The Court does not believe that the testator intended that the residue clause of his *242will was to become inoperative, and if the economic conditions in this country had not improved, it would have not been possible for the executors to distribute the holdings of the deceased referred to in the residue clause for many, many years.
It, therefore, seems to the Court that there is no escape from the conclusion that said' legacies and bequests were a charge on the corpus of said estate, and that the recipients or beneficiaries of the bequests referred to could have compelled the executors to resort to the corpus of the estate if the circumstances had not made possible the payment thereof from the income. Since the Court has found that the intention of the testator was that the payments were to he made in any event, they are not deductible in computing the taxable net income of the trust estate, and the facts, therefore, fall within the decisions of the Supreme Court in the cases of Helvering v. Pardee, 290 U.S. 365, 54 S.Ct. 221, 78 L.Ed. 365; Burnet v. Whitehouse, 283 U.S. 148, 51 S.Ct. 374, 75 L.Ed. 916, 73 A.L.R. 1534.

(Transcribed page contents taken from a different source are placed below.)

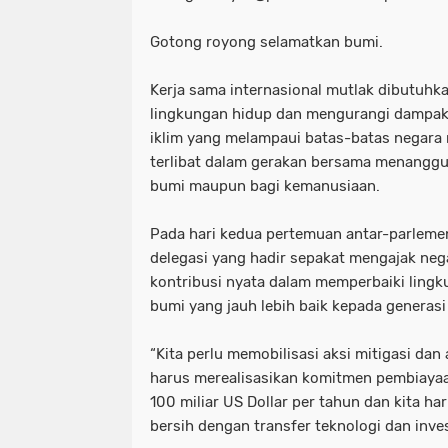
Gotong royong selamatkan bumi.
Kerja sama internasional mutlak dibutuhk
lingkungan hidup dan mengurangi dampak
iklim yang melampaui batas-batas negar
terlibat dalam gerakan bersama menanggu
bumi maupun bagi kemanusiaan.
Pada hari kedua pertemuan antar-parlemen
delegasi yang hadir sepakat mengajak ne
kontribusi nyata dalam memperbaiki ling
bumi yang jauh lebih baik kepada generas
“Kita perlu memobilisasi aksi mitigasi dan
harus merealisasikan komitmen pembiayaa
100 miliar US Dollar per tahun dan kita h
bersih dengan transfer teknologi dan inves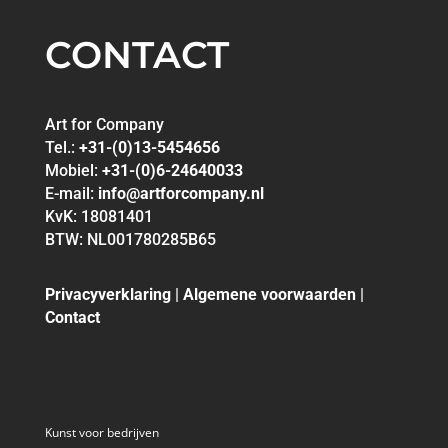
CONTACT
Art for Company
Tel.:
+31-(0)13-5454656
Mobiel:
+31-(0)6-24640033
E-mail:
info@artforcompany.nl
KvK: 18081401
BTW: NL001780285B65
Privacyverklaring
|
Algemene voorwaarden
|
Contact
Kunst voor bedrijven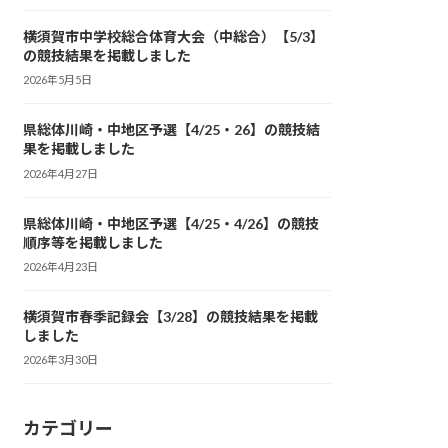
横須賀市中学校総合体育大会（中総合）【5/3】
の競技結果を掲載しました
2026年5月5日
県総体川崎・中地区予選【4/25・26】の競技結
果を掲載しました
2026年4月27日
県総体川崎・中地区予選【4/25・4/26】の競技
順序等を掲載しました
2026年4月23日
横須賀市春季記録会【3/28】の競技結果を掲載
しました
2026年3月30日
カテゴリー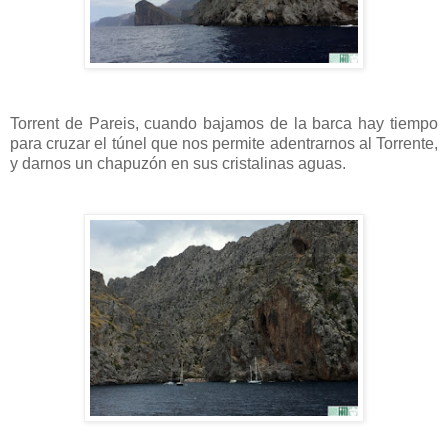
Torrent de Pareis, cuando bajamos de la barca hay tiempo
para cruzar el túnel que nos permite adentrarnos al Torrente,
y darnos un chapuzón en sus cristalinas aguas.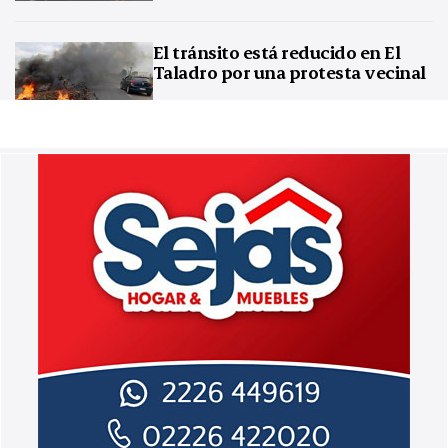
El tránsito está reducido en El
Taladro por una protesta vecinal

The fact that the payments were made out of income is immaterial. Bush et al. v. Commissioner of Internal Revenue, 9 Cir., 89 F.2d 596; Bishop Trust Co. v. Commissioner of Internal Revenue, 9 Cir., 92 F.2d 877.
The Court, therefore, concludes that all of the legacies, bequests and annuities involved in the proceeding were charges upon the principal or corpus of said estate, and that the determination of the Commissioner was correct that said payments were taxable to the estate.
Conclusions of Law
1. All of the legacies contained in the Fourth Paragraph of the last will and testament of Pressly T. Craig, deceased, and the legacies to Elsie Craig Simpson contained in the codicil thereto were charges ■upon the corpus of his estate and were to be paid in any event without regard to the existence or nonexistence of income from the corpus of said estate.
2. The determination of the Commissioner of Internal Revenue that none of said legacies were deductible from gross income in determining the income tax liability of plaintiffs as executors for the year 1936 was in all respects correct.
3. That the deficiency in income taxes assessed by the Commissioner of Internal Revenue against the plaintiffs for the year 1936 was in all respects correct and lawful.
4. That the defendant, United States of America, is entitled to judgment dismissing the complaint.